**The task:** The data should be written out in full, exactly as it stands, and the pictures dropped.

**Collected material:**
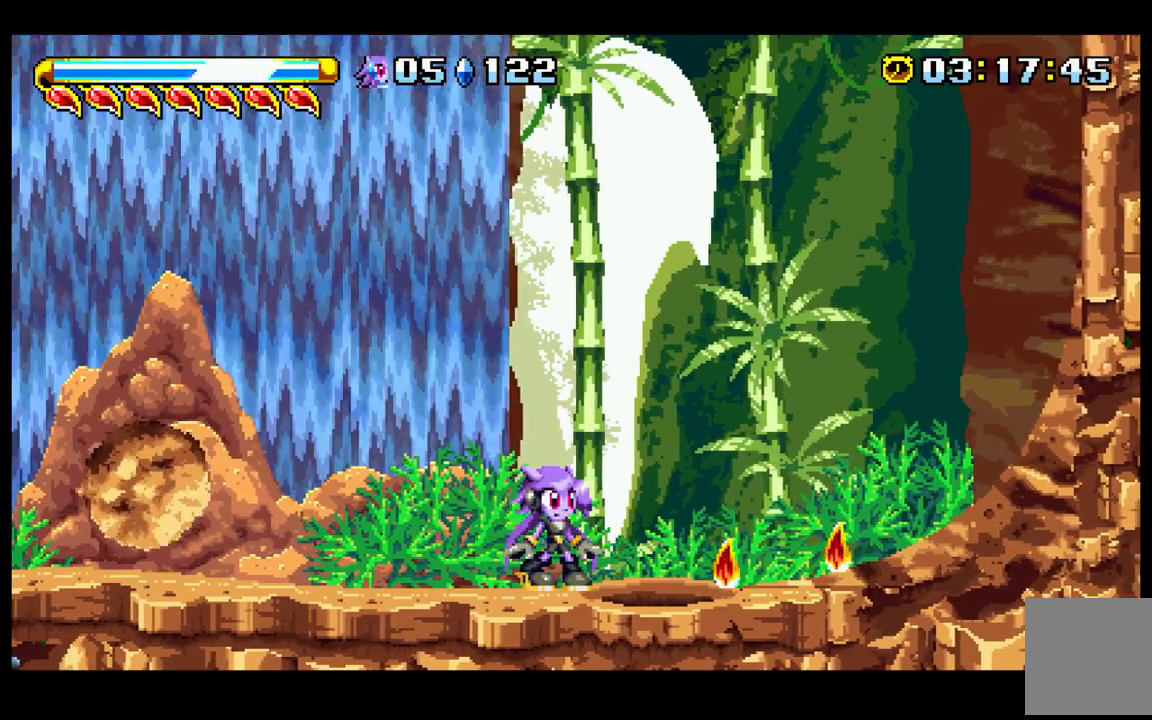
{"dt_ms": 500, "buttons": [], "left_stick": "center", "events": []}
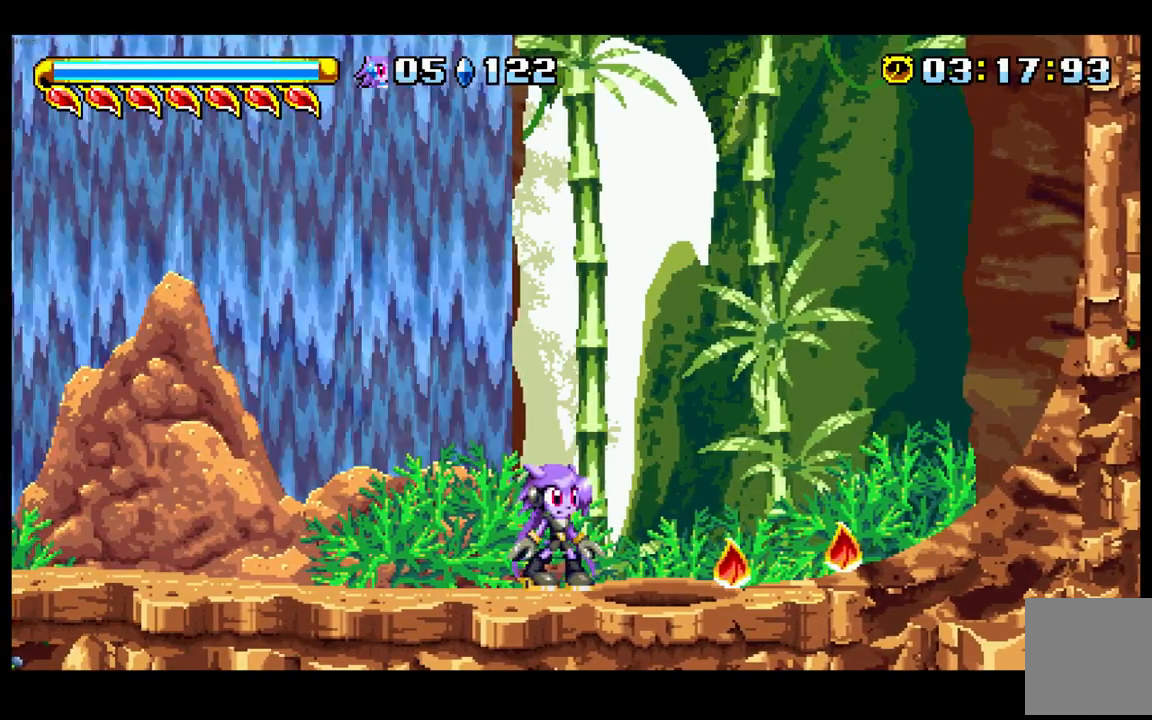
{"dt_ms": 500, "buttons": [], "left_stick": "center", "events": [[133, "B", "down"], [267, "B", "up"]]}
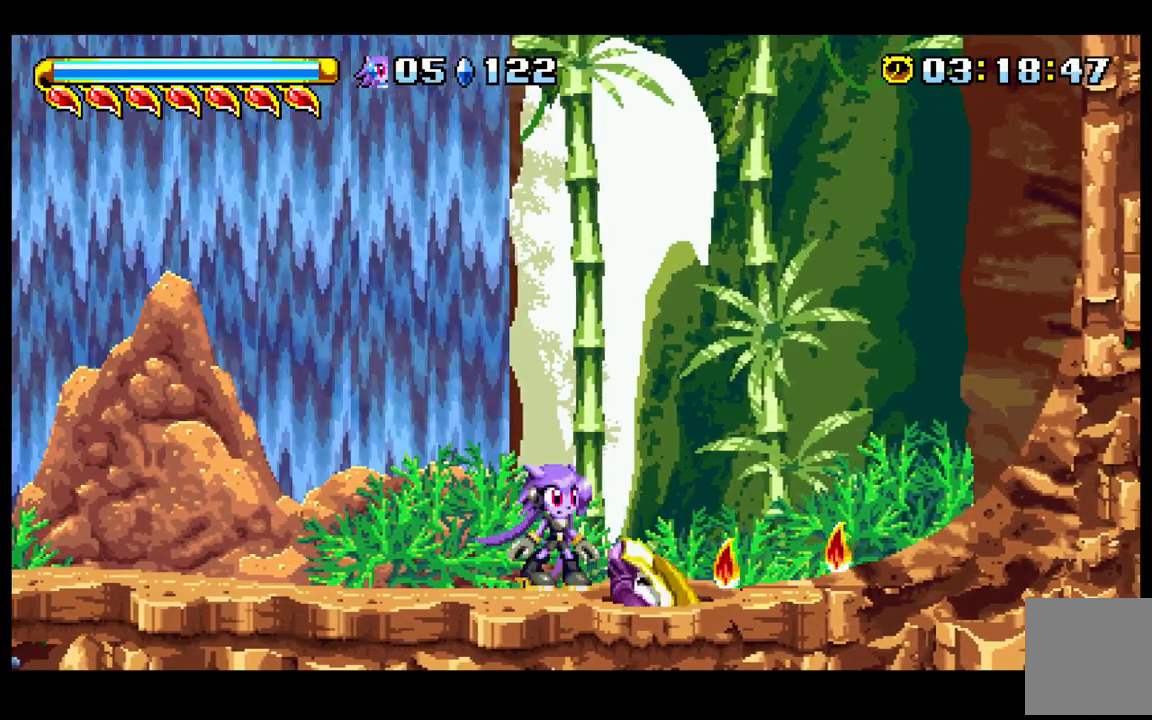
{"dt_ms": 500, "buttons": ["B"], "left_stick": "center", "events": [[67, "B", "down"], [267, "B", "up"], [467, "B", "down"]]}
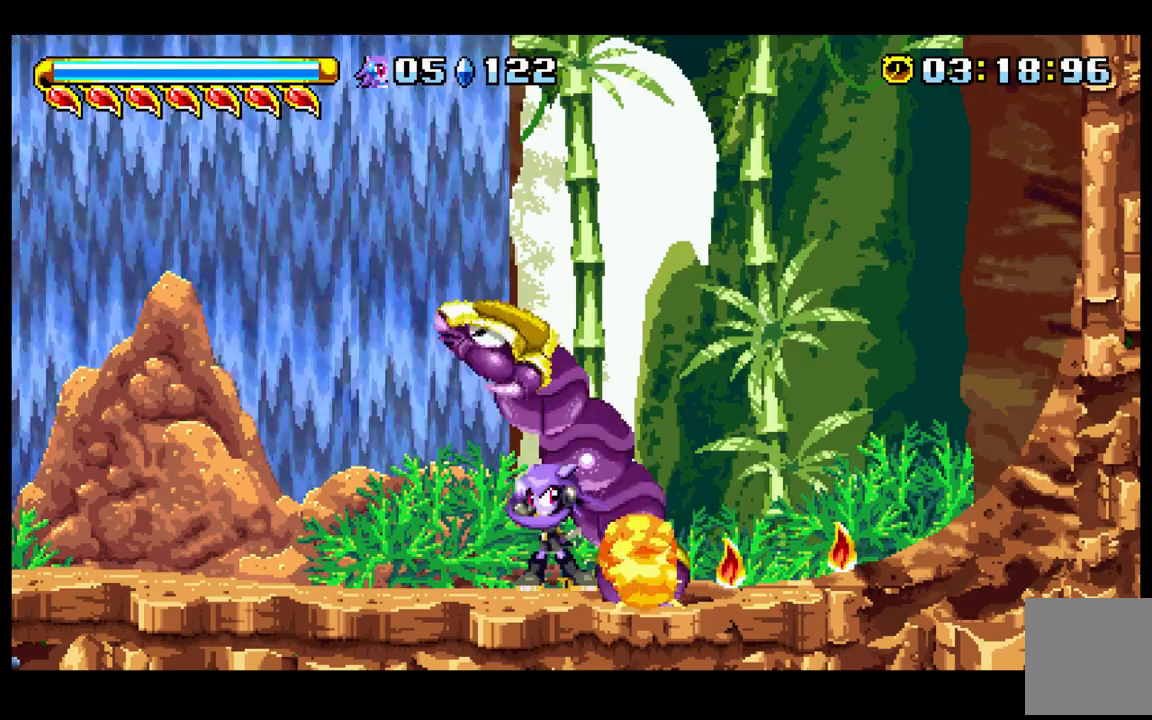
{"dt_ms": 500, "buttons": ["B"], "left_stick": "left", "events": [[117, "B", "up"], [383, "B", "down"], [450, "left_stick", "left"]]}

**Response for this exercise:**
{"dt_ms": 500, "buttons": [], "left_stick": "center", "events": []}
{"dt_ms": 500, "buttons": [], "left_stick": "center", "events": [[133, "B", "down"], [267, "B", "up"]]}
{"dt_ms": 500, "buttons": ["B"], "left_stick": "center", "events": [[67, "B", "down"], [267, "B", "up"], [467, "B", "down"]]}
{"dt_ms": 500, "buttons": ["B"], "left_stick": "left", "events": [[117, "B", "up"], [383, "B", "down"], [450, "left_stick", "left"]]}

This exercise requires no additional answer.